The Congress of the Union shall have an extraordinary period of session, which will begin on April 15, 1917. In such period, the Congress shall become an electoral college to count the votes, approve the election for the President of the Republic and declare the winner. In this same extraordinary period of sessions, the Congress shall enact the Organic Law for the circuit and district courts and the Organic Law for the Federal District courts, so that the Supreme Court of Justice of the Nation may immediately appoint the circuit magistrates and district judges. In addition, the Congress of the Union shall appoint the judges of first instance for the Federal District and shall enact all laws requested by the President of the Republic. The circuit magistrates, the district judges and the magistrates and judges of the Federal District must assume office before July 1, 1917, at which time those persons who had been appointed by the current President of the Republic shall resign.

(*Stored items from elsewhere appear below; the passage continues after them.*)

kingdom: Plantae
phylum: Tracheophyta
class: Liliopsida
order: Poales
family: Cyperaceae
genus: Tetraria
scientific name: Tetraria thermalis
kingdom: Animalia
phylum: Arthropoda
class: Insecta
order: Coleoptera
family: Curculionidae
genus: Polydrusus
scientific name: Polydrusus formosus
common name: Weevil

This time only, a counting board must be created for each electoral district. The counting board of the first electoral district in each states and the Federal District shall count the votes for Senators, and these boards shall issue the majority certificate to the senators elected.

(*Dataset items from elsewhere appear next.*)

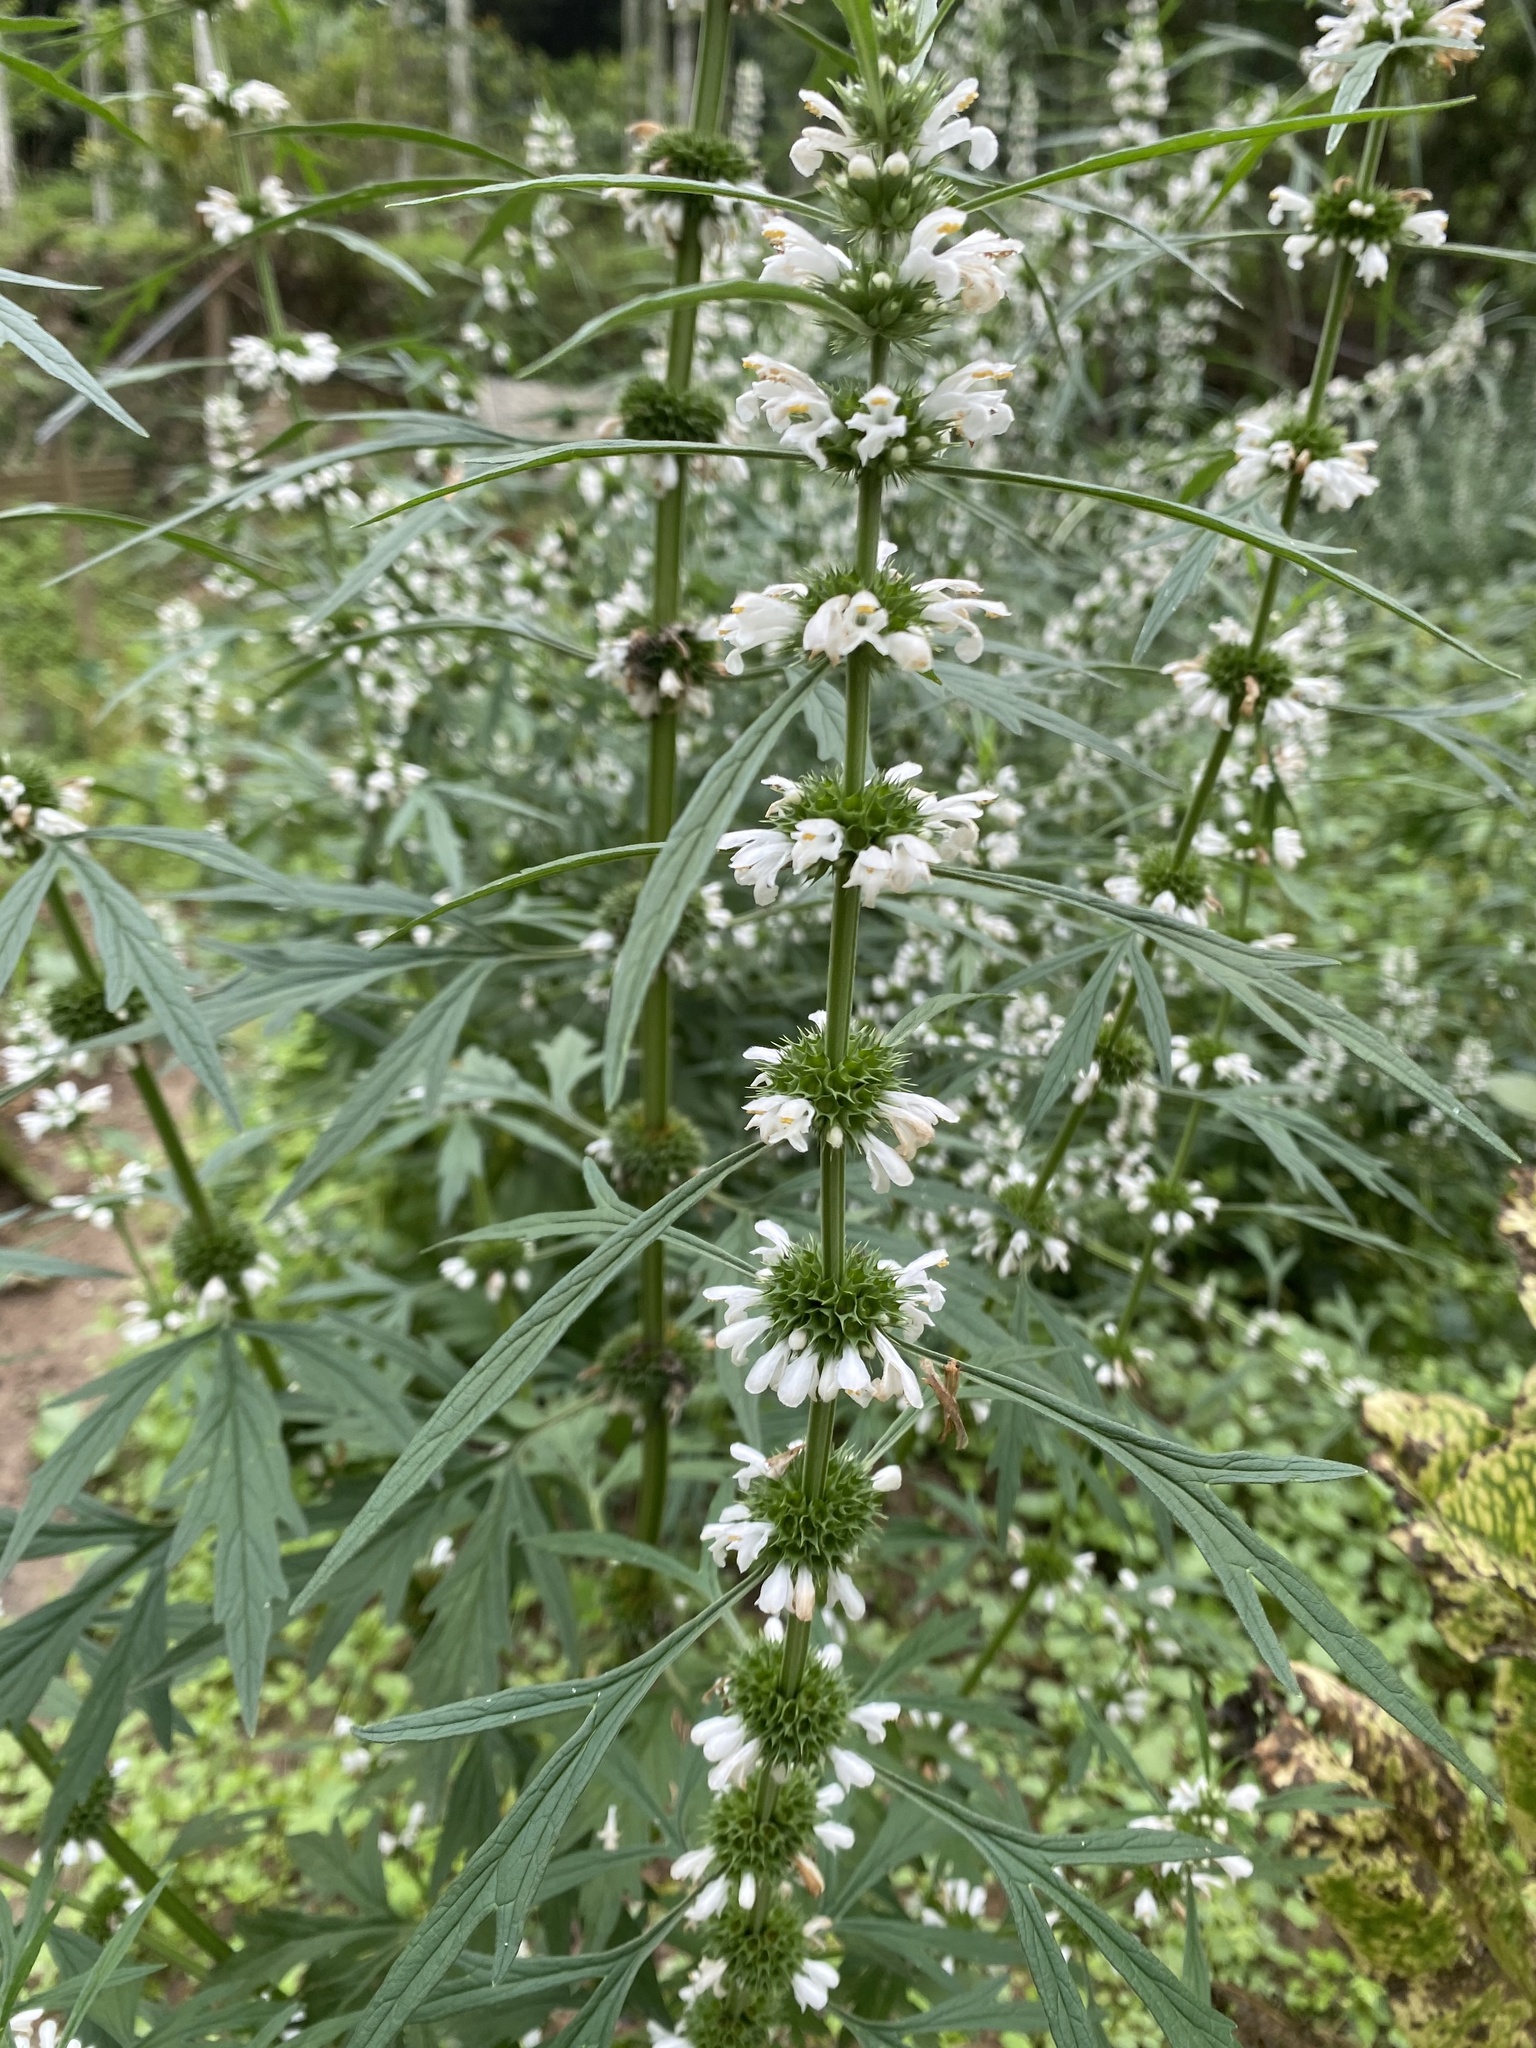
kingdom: Plantae
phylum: Tracheophyta
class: Magnoliopsida
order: Lamiales
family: Lamiaceae
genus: Leonurus
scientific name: Leonurus japonicus
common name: Honeyweed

The Supreme Court of Justice of the Nation shall settle the pending Amparo trials, observing the current laws.
The President of the Republic is empowered to enact the Electoral Law, under which, this time the elections shall be held to create the Powers of the Union.
Persons who have taken part in the government formed by the rebellion against the legitimate Government of the Republic, or those who cooperated with it, afterwards combating with arms or holding office or employment with the factions that attacked the Constitutional Government, shall be tried under laws in force, unless they have been pardoned by the Constitutional Government.
Until the Congress of the Union and the state legislatures enact laws governing the agrarian and labor affairs, the bases established in this Constitution for such affairs shall take effect throughout the country.
Mexicans who have fought in the Constitutional Army, and their children and widows, as well as other persons who rendered services to the Revolution or to public education, shall have priority to acquire land according to the Article 27 and shall have the right to discounts specified by law.
All debts contracted by workers, by reason of their labor, until the date of this Constitution, with employers, their families, or intermediaries are hereby extinguished in full.
The Secretariat of Justice is hereby abolished.
Hereby, the President of the Republic is empowered to issue the tort law applicable to the offenders, accomplices and accessories to the crimes perpetrated against the constitutional order during the month of February 1913 and against the Constitutional Government.
The Constitutional Congress, in the next ordinary period of sessions starting on September 1 this year, shall enact all organic laws of this Constitution that have not already been enacted in the extraordinary period of sessions mentioned in the sixth transitory article. The Congress shall give priority to laws related to fundamental rights and to the Articles 30, 32, 33, 35, 36, 38, 107 and the last part of the Article 111 of this Constitution.
Churches, temples and other properties belonging to the Federal Government, based on the provisions established in the section II of the Article 27 of this Constitution, which is reformed through this decree, shall maintain their current legal status.